М. Чудакова: «И когда я говорила с партчиновниками разными, то всегда давала им как- то понять, что я не у них в гостях на краешке стула, а в своей стране. На что они очень нервно реагировали обычно, если я давала это понять. И вот это чувство: что есть власть, а есть своя страна, и это, в общем, разные вещи».
«И наконец дело дошло до того, что я сумела попасть к главному цензору, практически главному цензору, то есть главному по художественной литературе и литературоведению. Владимир Алексеевич Солодин. Полтора часа я с ним вместе изучала верстку обзора, испещренную красным карандашом его подручных. “Ну, – говорит, – вы не пугайтесь, они всегда <так>, мы их учим, чтобы они больше делали с запасом, а мы тут разберемся”. И вот мы дошли до места, где “Собачье сердце” описывается. “Собачье сердце” неупоминаемо было. Обычно в обзоре архива, <это> знают все архивисты и пользователи, так сказать (те, кто пользуется этими произведениями, этим жанром), непременно отражены главные рукописи писателя. Не отражено может быть только самое третьестепенное. И мало того, должны быть указаны шифры в скобках, где эта рукопись хранится».

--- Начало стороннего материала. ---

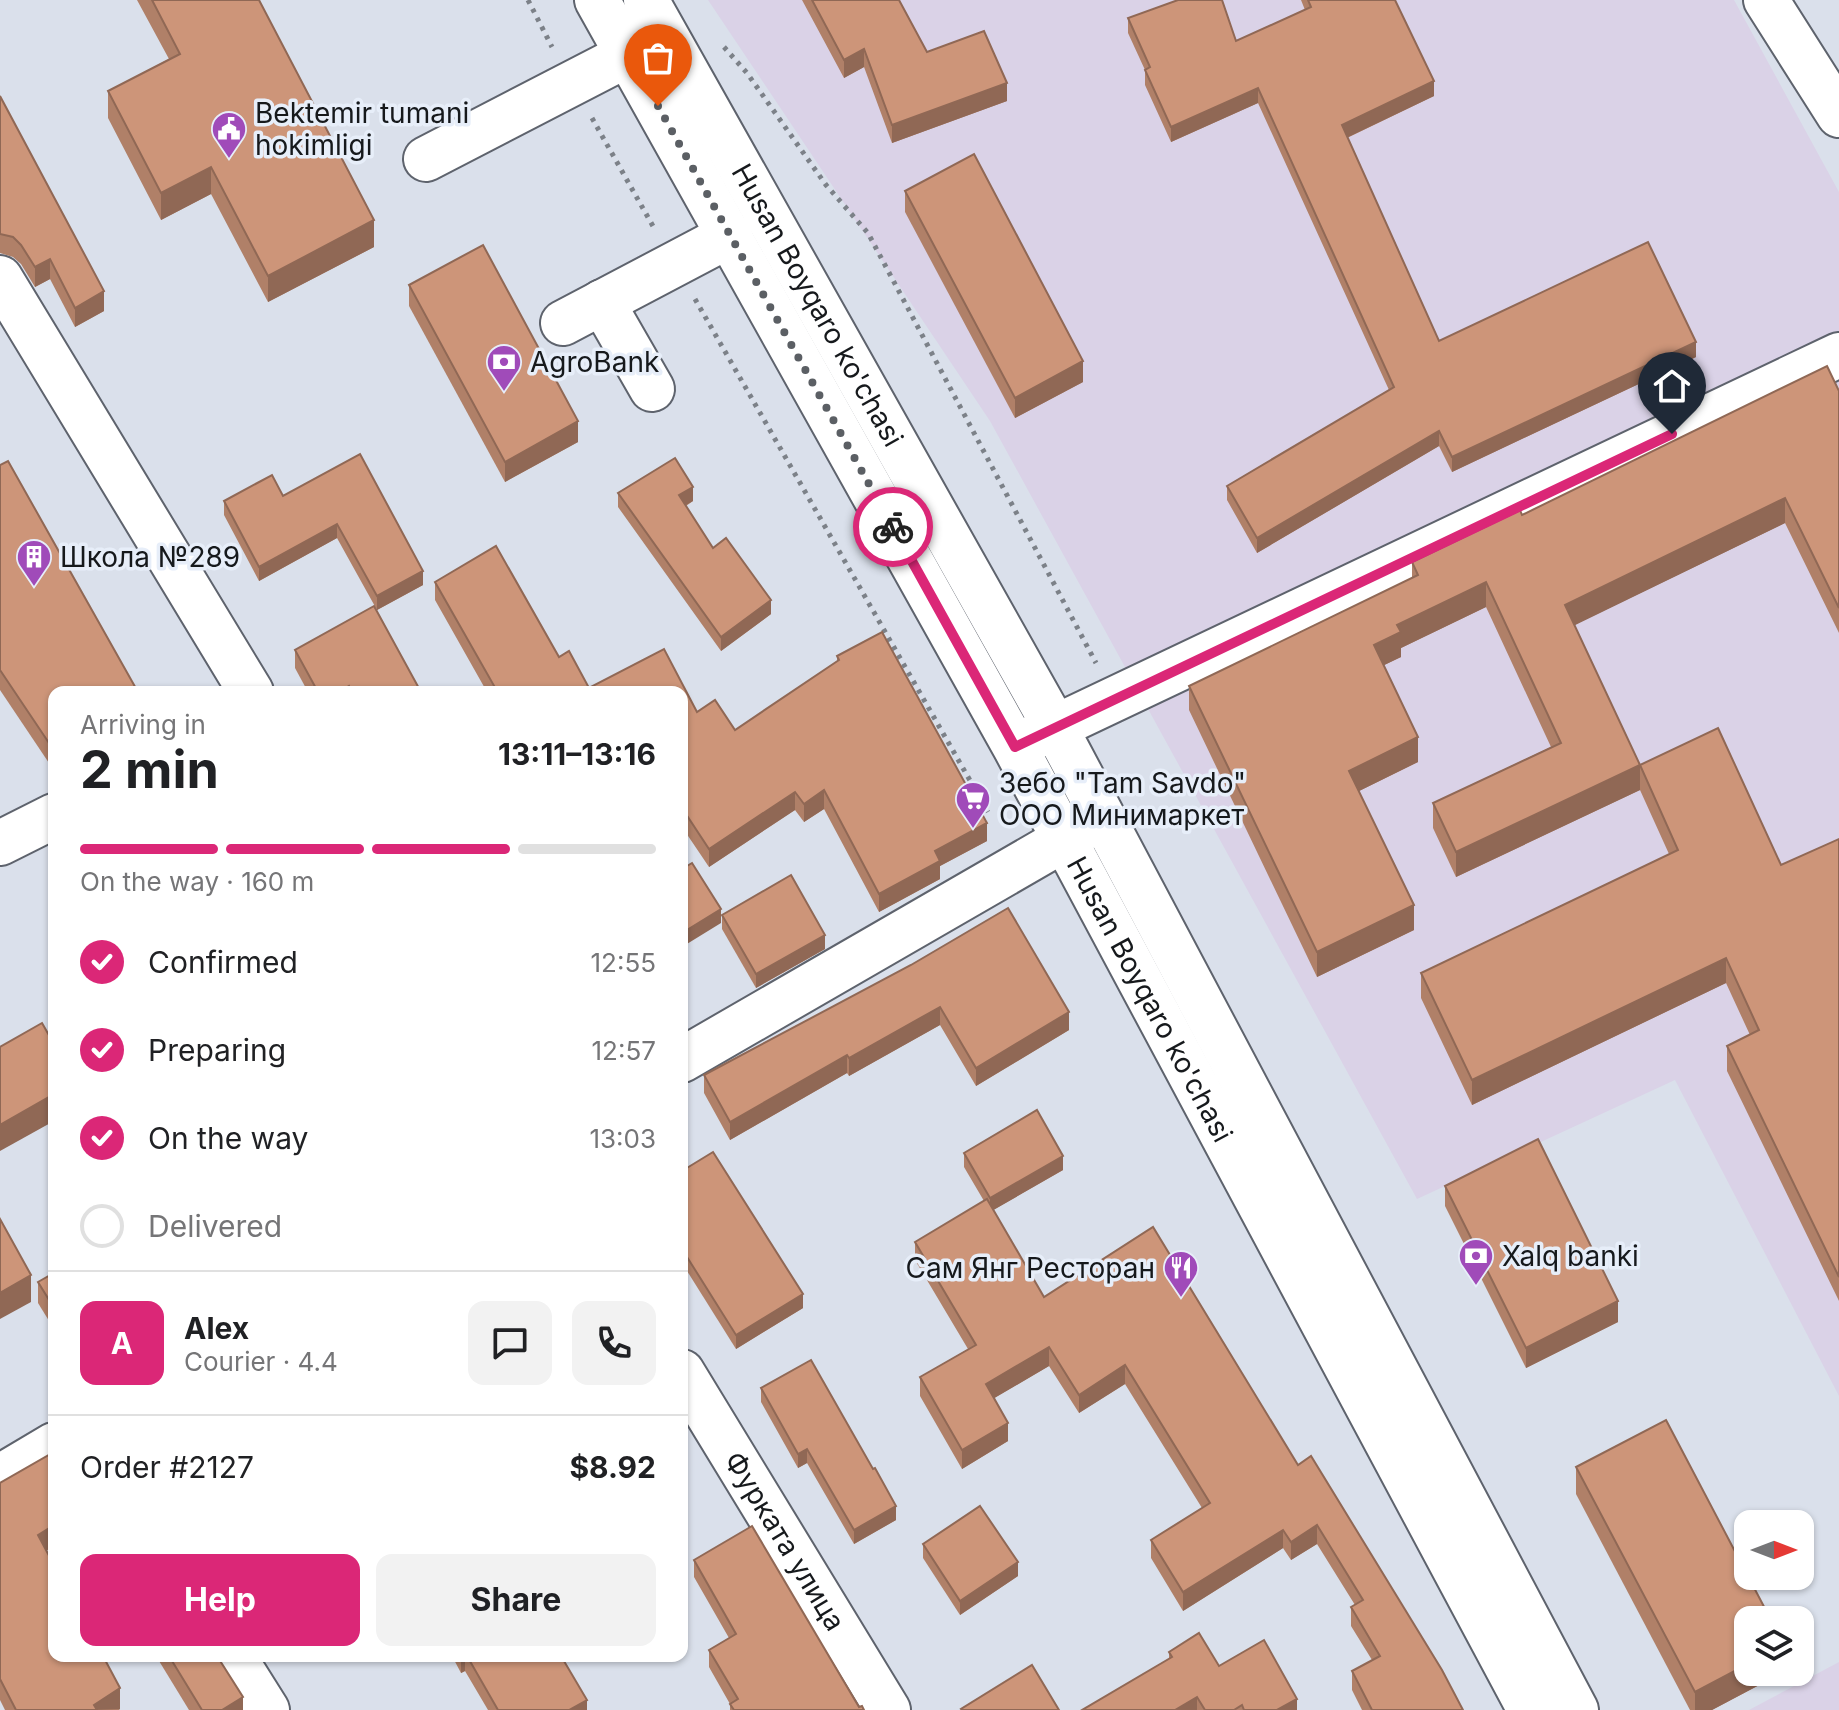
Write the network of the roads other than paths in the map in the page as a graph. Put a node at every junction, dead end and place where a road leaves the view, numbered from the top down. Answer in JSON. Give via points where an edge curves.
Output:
{"nodes":[{"id":1,"x":597,"y":0,"type":"edge"},
{"id":2,"x":646,"y":0,"type":"edge"},
{"id":3,"x":1766,"y":0,"type":"edge"},
{"id":4,"x":629,"y":54,"type":"junction"},
{"id":5,"x":1839,"y":115,"type":"edge"},
{"id":6,"x":426,"y":159,"type":"dead end"},
{"id":7,"x":730,"y":235,"type":"junction"},
{"id":8,"x":0,"y":278,"type":"edge"},
{"id":9,"x":602,"y":302,"type":"junction"},
{"id":10,"x":563,"y":323,"type":"dead end"},
{"id":11,"x":1839,"y":355,"type":"edge"},
{"id":12,"x":652,"y":389,"type":"dead end"},
{"id":13,"x":247,"y":686,"type":"edge"},
{"id":14,"x":1055,"y":727,"type":"junction"},
{"id":15,"x":1015,"y":747,"type":"junction"},
{"id":16,"x":1103,"y":817,"type":"junction"},
{"id":17,"x":48,"y":819,"type":"edge"},
{"id":18,"x":1063,"y":838,"type":"junction"},
{"id":19,"x":0,"y":843,"type":"edge"},
{"id":20,"x":688,"y":1057,"type":"edge"},
{"id":21,"x":688,"y":1382,"type":"edge"},
{"id":22,"x":48,"y":1449,"type":"edge"},
{"id":23,"x":0,"y":1477,"type":"edge"},
{"id":24,"x":237,"y":1662,"type":"edge"},
{"id":25,"x":267,"y":1710,"type":"edge"},
{"id":26,"x":888,"y":1710,"type":"edge"},
{"id":27,"x":1530,"y":1710,"type":"edge"},
{"id":28,"x":1576,"y":1710,"type":"edge"}],
"edges":[{"from":1,"to":4,"type":"main road","name":"Husan Boyqaro ko'chasi"},
{"from":2,"to":14,"type":"main road","name":"Husan Boyqaro ko'chasi"},
{"from":3,"to":5,"type":"main road"},
{"from":4,"to":6,"type":"main road"},
{"from":4,"to":7,"type":"main road","name":"Husan Boyqaro ko'chasi"},
{"from":7,"to":9,"type":"main road"},
{"from":7,"to":15,"type":"main road","name":"Husan Boyqaro ko'chasi"},
{"from":8,"to":13,"type":"main road"},
{"from":9,"to":10,"type":"main road"},
{"from":9,"to":12,"type":"main road"},
{"from":11,"to":14,"type":"main road"},
{"from":14,"to":15,"type":"main road"},
{"from":14,"to":16,"type":"main road","name":"Husan Boyqaro ko'chasi"},
{"from":15,"to":18,"type":"main road","name":"Husan Boyqaro ko'chasi"},
{"from":16,"to":18,"type":"main road"},
{"from":16,"to":28,"type":"main road","name":"Husan Boyqaro ko'chasi"},
{"from":17,"to":19,"type":"main road"},
{"from":18,"to":20,"type":"main road"},
{"from":18,"to":27,"type":"main road","name":"Husan Boyqaro ko'chasi"},
{"from":21,"to":26,"type":"main road","name":"Фурката улица"},
{"from":22,"to":23,"type":"main road"},
{"from":24,"to":25,"type":"main road"}]}
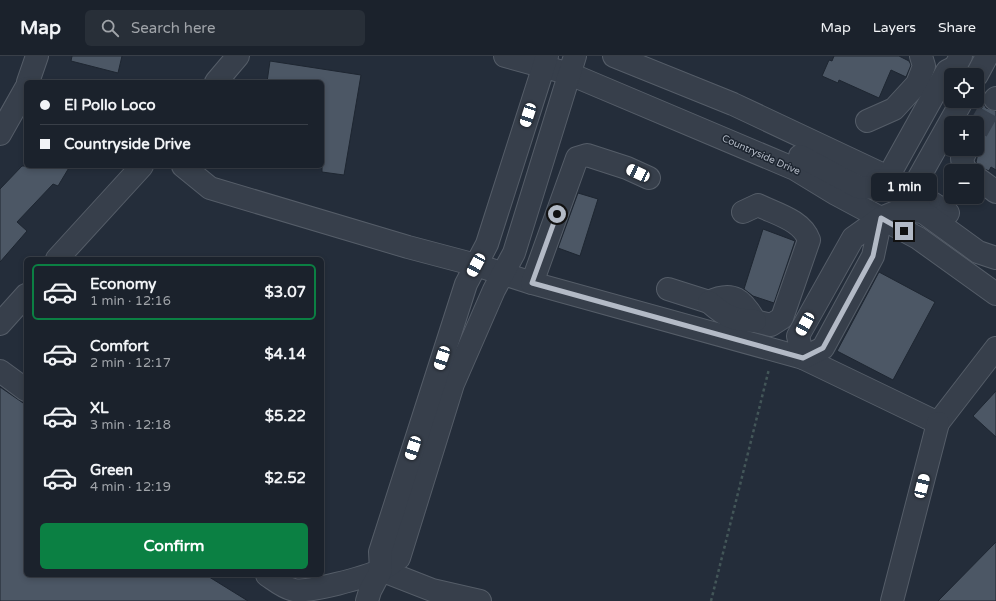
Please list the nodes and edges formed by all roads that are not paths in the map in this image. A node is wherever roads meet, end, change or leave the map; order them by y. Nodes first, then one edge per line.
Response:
1 (37, 56) edge
2 (238, 56) edge
3 (505, 56) edge
4 (614, 56) edge
5 (921, 56) edge
6 (987, 56) edge
7 (545, 61) edge
8 (951, 61) edge
9 (573, 65) edge
10 (981, 68) edge
11 (29, 80) edge
12 (218, 80) edge
13 (24, 91) edge
14 (958, 108) edge
15 (867, 121) dead end
16 (2, 127) edge
17 (742, 146) junction
18 (140, 168) edge
19 (185, 168) edge
20 (888, 177) junction
21 (649, 178) dead end
22 (984, 183) edge
23 (912, 190) junction
24 (996, 192) edge
25 (743, 212) dead end
26 (881, 218) junction
27 (996, 248) edge
28 (59, 257) edge
29 (996, 258) edge
30 (476, 265) junction
31 (504, 274) junction
32 (532, 283) junction
33 (668, 289) dead end
34 (996, 294) edge
35 (24, 297) edge
36 (0, 324) edge
37 (996, 348) edge
38 (803, 358) junction
39 (0, 371) edge
40 (24, 389) edge
41 (938, 423) junction
42 (381, 570) junction
43 (270, 577) edge
44 (367, 601) edge
45 (480, 601) edge
46 (892, 601) edge

1 - 11 street
2 - 12 street
3 - 7 street, Countryside Drive
4 - 20 street
5 - 15 street
6 - 10 street
7 - 9 street, Countryside Drive
7 - 30 street
8 - 20 street
9 - 17 street, Countryside Drive
9 - 31 street
13 - 16 street
14 - 23 street
17 - 23 street
17 - 26 street, Countryside Drive
18 - 28 street
19 - 30 street
20 - 23 street
21 - 32 street
22 - 24 street
23 - 27 street
25 - 33 street
26 - 29 street
26 - 34 street, Countryside Drive
26 - 38 street
30 - 31 street
30 - 42 street
31 - 32 street
31 - 42 street
32 - 38 street
35 - 36 street
37 - 41 street
38 - 41 street
39 - 40 street
41 - 46 street
42 - 43 street
42 - 44 street
42 - 45 street

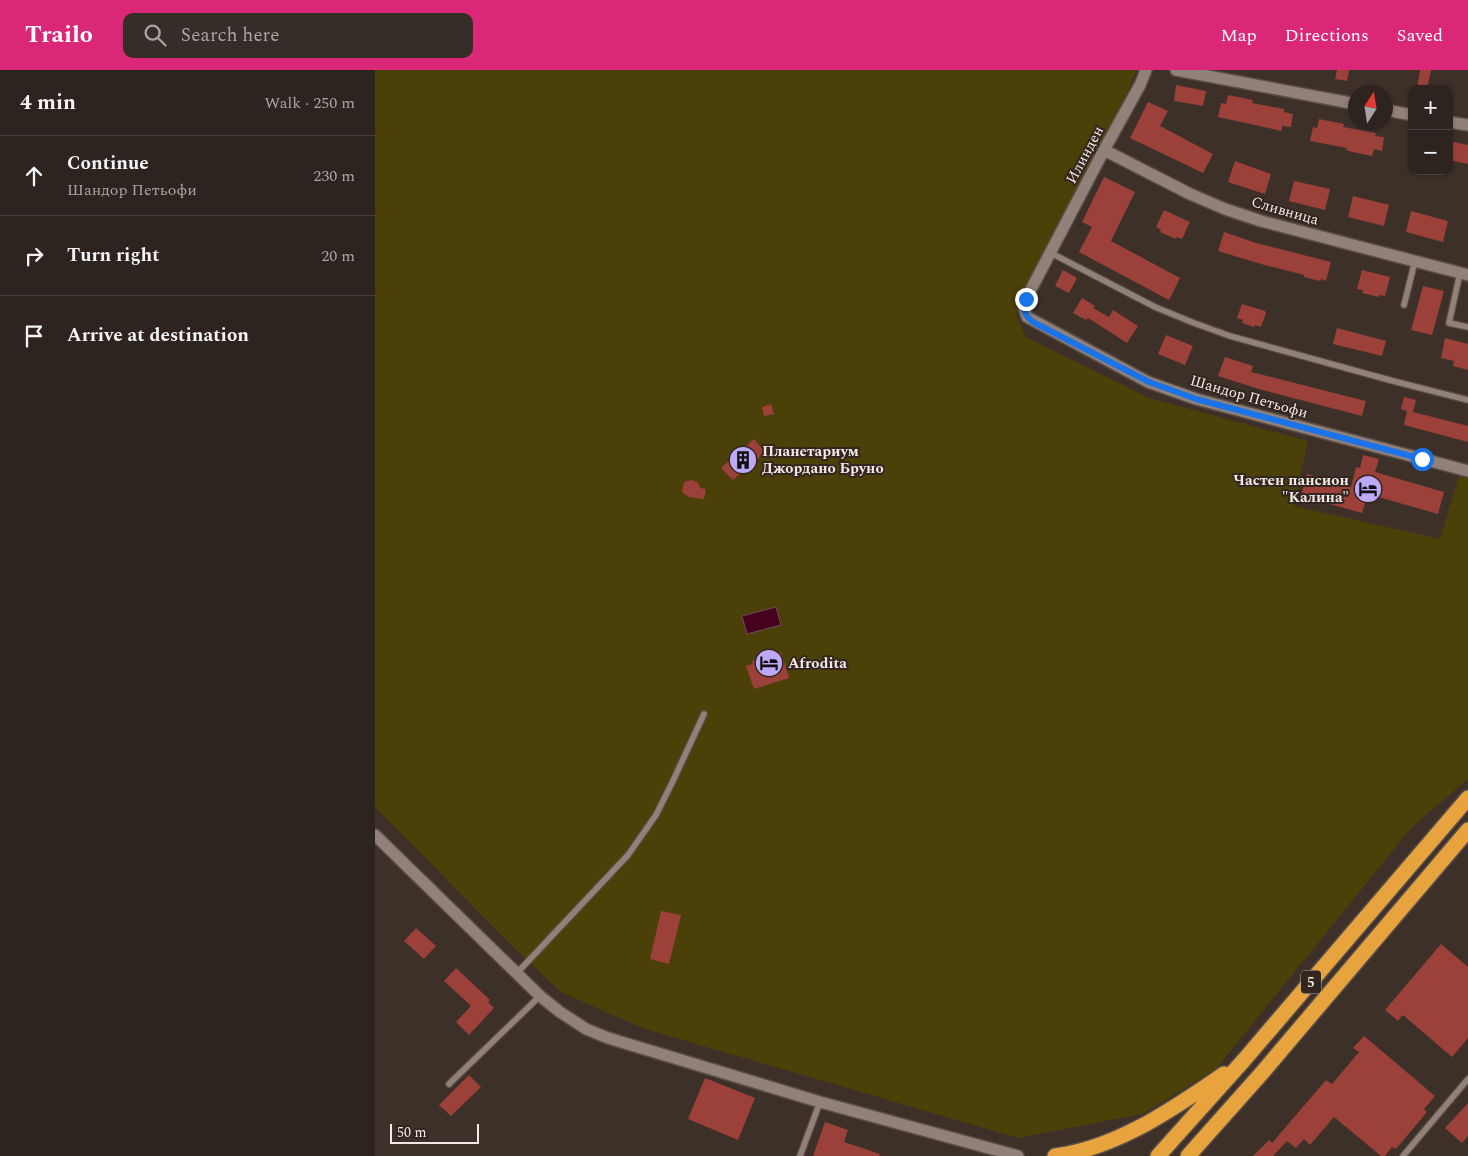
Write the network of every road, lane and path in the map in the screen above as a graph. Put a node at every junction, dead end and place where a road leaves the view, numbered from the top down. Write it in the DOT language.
graph roads {
  1 [pos="1146,70"];
  2 [pos="1176,70"];
  3 [pos="1348,103"];
  4 [pos="1393,111"];
  5 [pos="1408,114"];
  6 [pos="1453,123"];
  7 [pos="1468,125"];
  8 [pos="1104,150"];
  9 [pos="1051,253"];
  10 [pos="1415,261"];
  11 [pos="1464,274"];
  12 [pos="1404,305"];
  13 [pos="1033,322"];
  14 [pos="1468,327"];
  15 [pos="1468,400"];
  16 [pos="1468,471"];
  17 [pos="704,714"];
  18 [pos="1466,805"];
  19 [pos="1468,830"];
  20 [pos="375,835"];
  21 [pos="516,974"];
  22 [pos="540,996"];
  23 [pos="1244,1060"];
  24 [pos="1468,1079"];
  25 [pos="449,1084"];
  26 [pos="820,1102"];
  27 [pos="800,1156"];
  28 [pos="1018,1156"];
  29 [pos="1055,1156"];
  30 [pos="1158,1156"];
  31 [pos="1189,1156"];
  32 [pos="1403,1156"];
  1 -- 8 [label="street, Илинден"];
  2 -- 3 [label="street"];
  4 -- 5 [label="street"];
  6 -- 7 [label="street"];
  8 -- 9 [label="street, Илинден"];
  8 -- 10 [label="street, Сливница"];
  9 -- 13 [label="street, Илинден"];
  9 -- 15 [label="lane"];
  10 -- 11 [label="street, Сливница"];
  10 -- 12 [label="lane"];
  11 -- 14 [label="lane"];
  13 -- 16 [label="street, Шандор Петьофи"];
  17 -- 21 [label="lane"];
  18 -- 23 [label="highway, 5"];
  19 -- 31 [label="highway, 5"];
  20 -- 21 [label="street"];
  21 -- 22 [label="street"];
  22 -- 25 [label="lane"];
  22 -- 26 [label="street"];
  23 -- 29 [label="highway"];
  23 -- 30 [label="highway, 5"];
  24 -- 32 [label="lane"];
  26 -- 27 [label="lane"];
  26 -- 28 [label="street"];
}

«Если бы у меня выкинули кусок про “Собачье сердце”, это значит, я заявила бы на весь мир, что рукописи данной повести вообще нет. Для меня это было абсолютно невозможно. Поэтому мое положение было совершенно безвыходным. Я не знала, что делать, – если мне зарубит это главный цензор, то дальше абсолютно неизвестно, что делать. Я не могла печатать <такое> под своим именем. Вот это и называлось – предел умолчания. Вот это то, о чем нельзя умалчивать. Я могла умалчивать о некоторых аспектах биографии Булгакова, но я не могла умалчивать относительно того, что в архиве Булгакова хранилась запрещенная рукопись “Собачьего сердца”. И в архиве своем я прибегла к такому хитрому ходу: я писала про “Дьяволиаду” – повесть “Дьяволиада”, дальше повесть “Роковые яйца”, и следующий абзац я начала словами: “Что касается третьей повести Булгакова, где действует Филипп Филиппович…” и т. д. На что, значит, когда мы дошли до этого места, Солодин сказал мне: “Ну, тут вы, конечно, пишете о «Собачьем сердце», вы же знаете, что о ней не пишется в наших статьях. Ну, я вижу, вы прибегли к такому ходу, что вы не называете заглавие повести”. И дальше он сказал такую вещь: “Но ведь мы не можем нарушать волю автора, он же назвал повесть «Собачье сердце»”. И здесь, в точности, как у одного из героев Ильфа и Петрова, который взлетел и сам не понял, как взлетел на высокий утес и потом не мог с него выбраться, – видимо, в ситуации стресса происходит какое-то прочищение мозгов, или наоборот, – что-то с мозгами происходит необыкновенное. И я сказала ему такой текст: “Ну как сказать, Владимир Алексеевич, авторская воля, ведь повесть не была напечатана, значит, это один из вариантов названия, мы же не знаем, может, в процессе печатанья Булгаков дал бы какое-нибудь другое, так что не думаю, что мы нарушаем авторскую волю”, – сказала я, глядя на него честными правдивыми глазами. На что он, несколько опешив, сказал: “Ну да, действительно, резон есть в ваших утверждениях”».